As another aspect, the present application also provides a nonvolatile computer storage medium, which may be a nonvolatile computer storage medium included in the apparatus described in the above embodiment; or may be a non-volatile computer storage medium, alone, that is not incorporated into the terminal. The above-described nonvolatile computer storage medium stores one or more programs that, when executed by an apparatus, cause the apparatus to: receiving a laser data frame; comparing the currently received laser data frame with the available laser data frame stored last time, and taking the currently received laser data frame as the available laser frame if the changed numerical value is greater than the preset movement threshold value; acquiring available laser frames of a preset acquisition number, and screening out robot body structure data according to the variance of the available laser frames of the preset acquisition number; and carrying out segmentation processing on the robot body structure data to determine the robot body structure.

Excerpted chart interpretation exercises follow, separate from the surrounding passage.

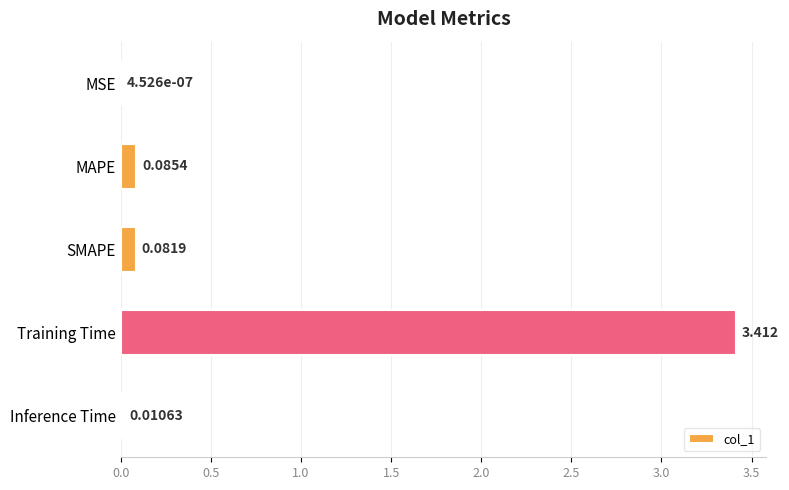

Between SMAPE and Training Time, which is larger?

Training Time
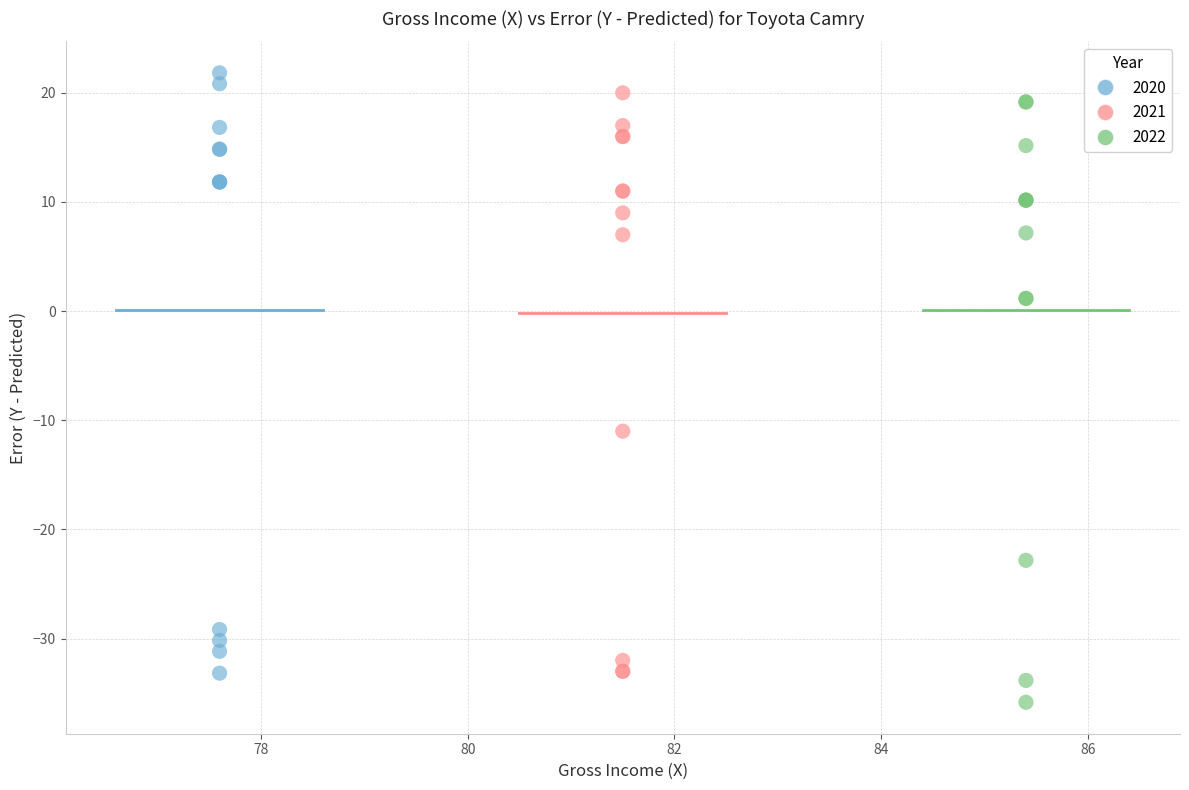

Which series reaches the minimum Y coordinate?

2022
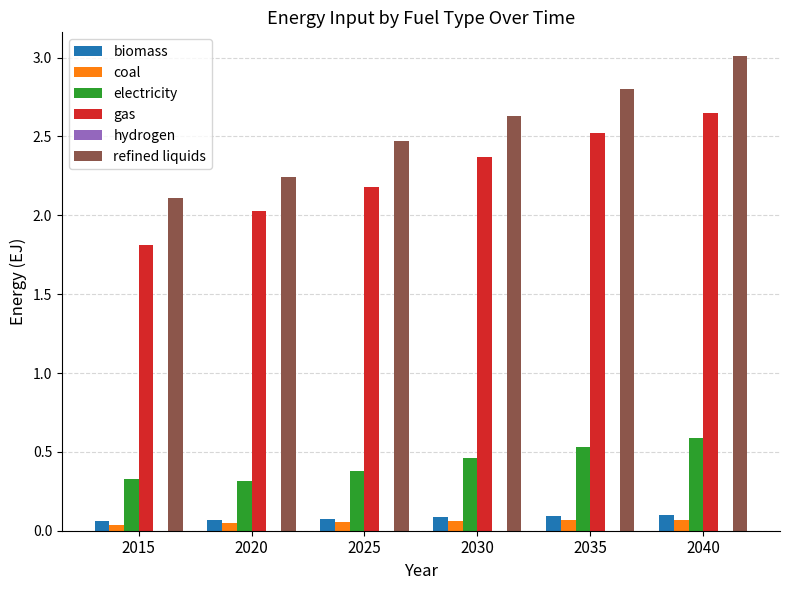

Which series has the widest spread of values?

refined liquids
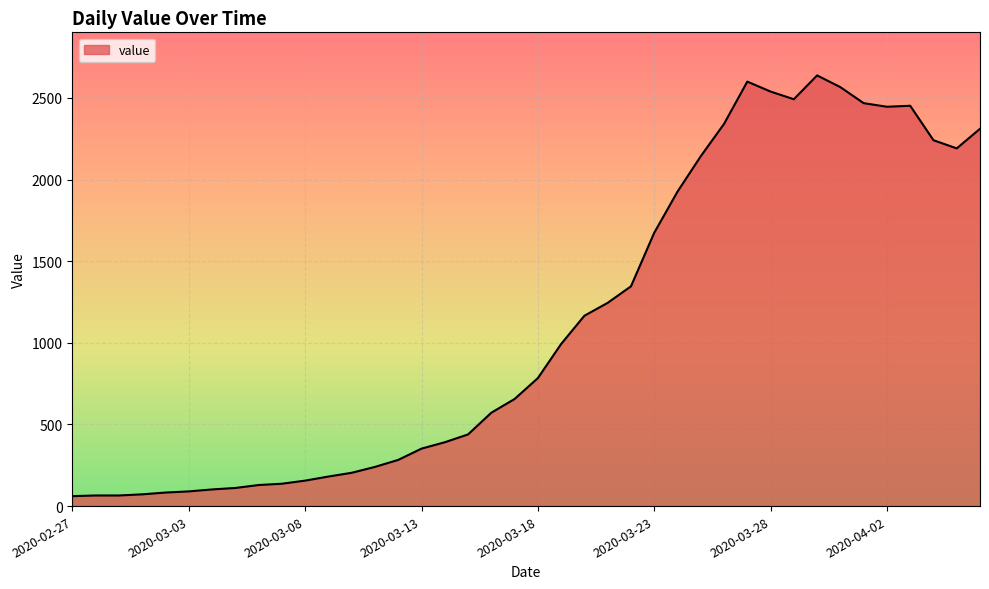

What is the difference between the maximum and minimum values?

2577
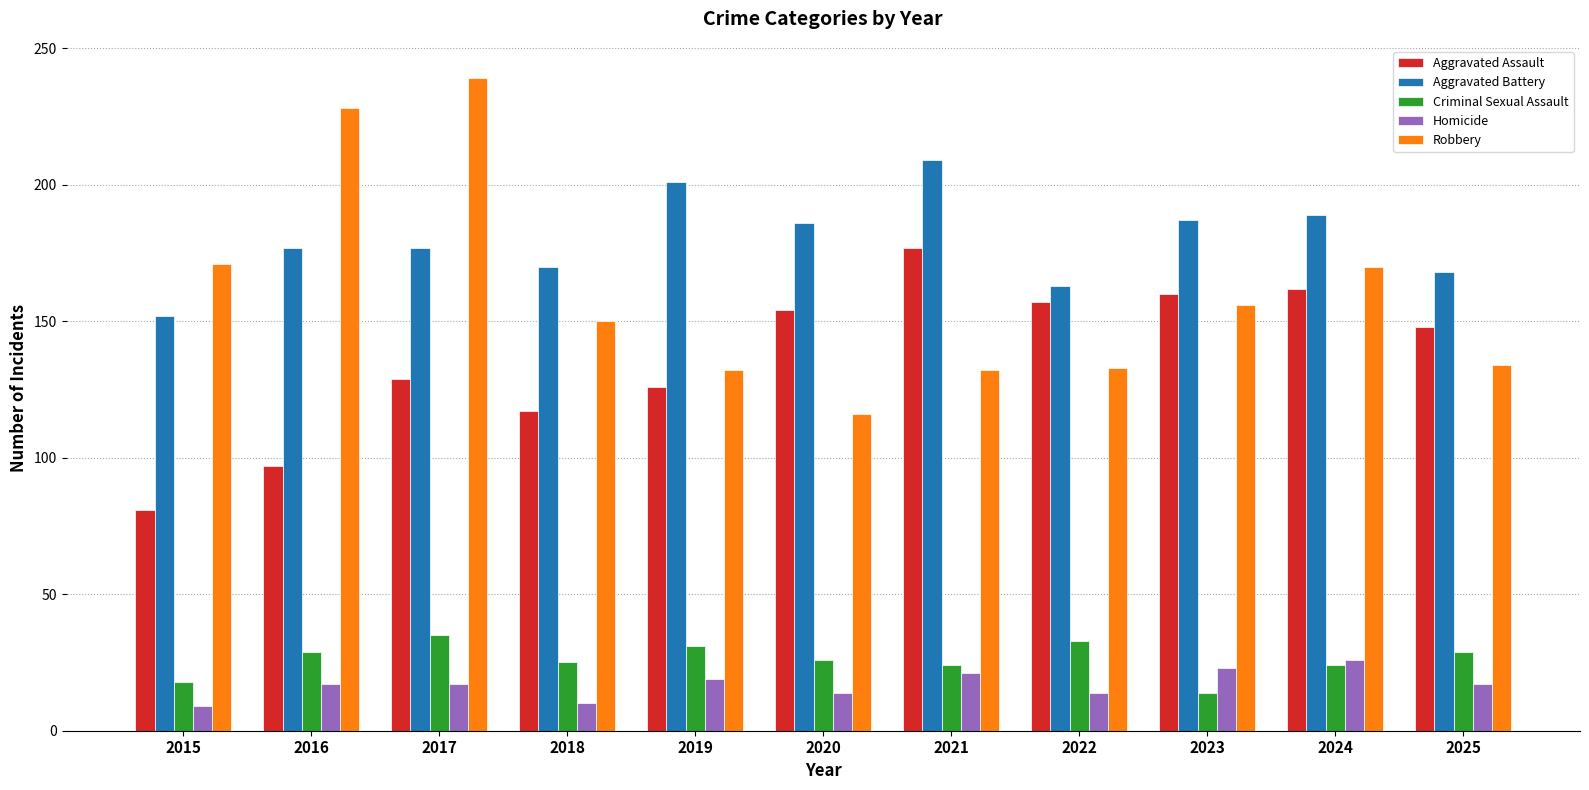

How many data points does each series have?

11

The above description is only illustrative of the preferred embodiments of the present application and of the principles of the technology employed. It will be appreciated by persons skilled in the art that the scope of the application referred to in the present application is not limited to the specific combinations of the technical features described above, but also covers other technical features formed by any combination of the technical features described above or their equivalents without departing from the inventive concept described above. Such as the above-mentioned features and the technical features disclosed in the present application (but not limited to) having similar functions are replaced with each other.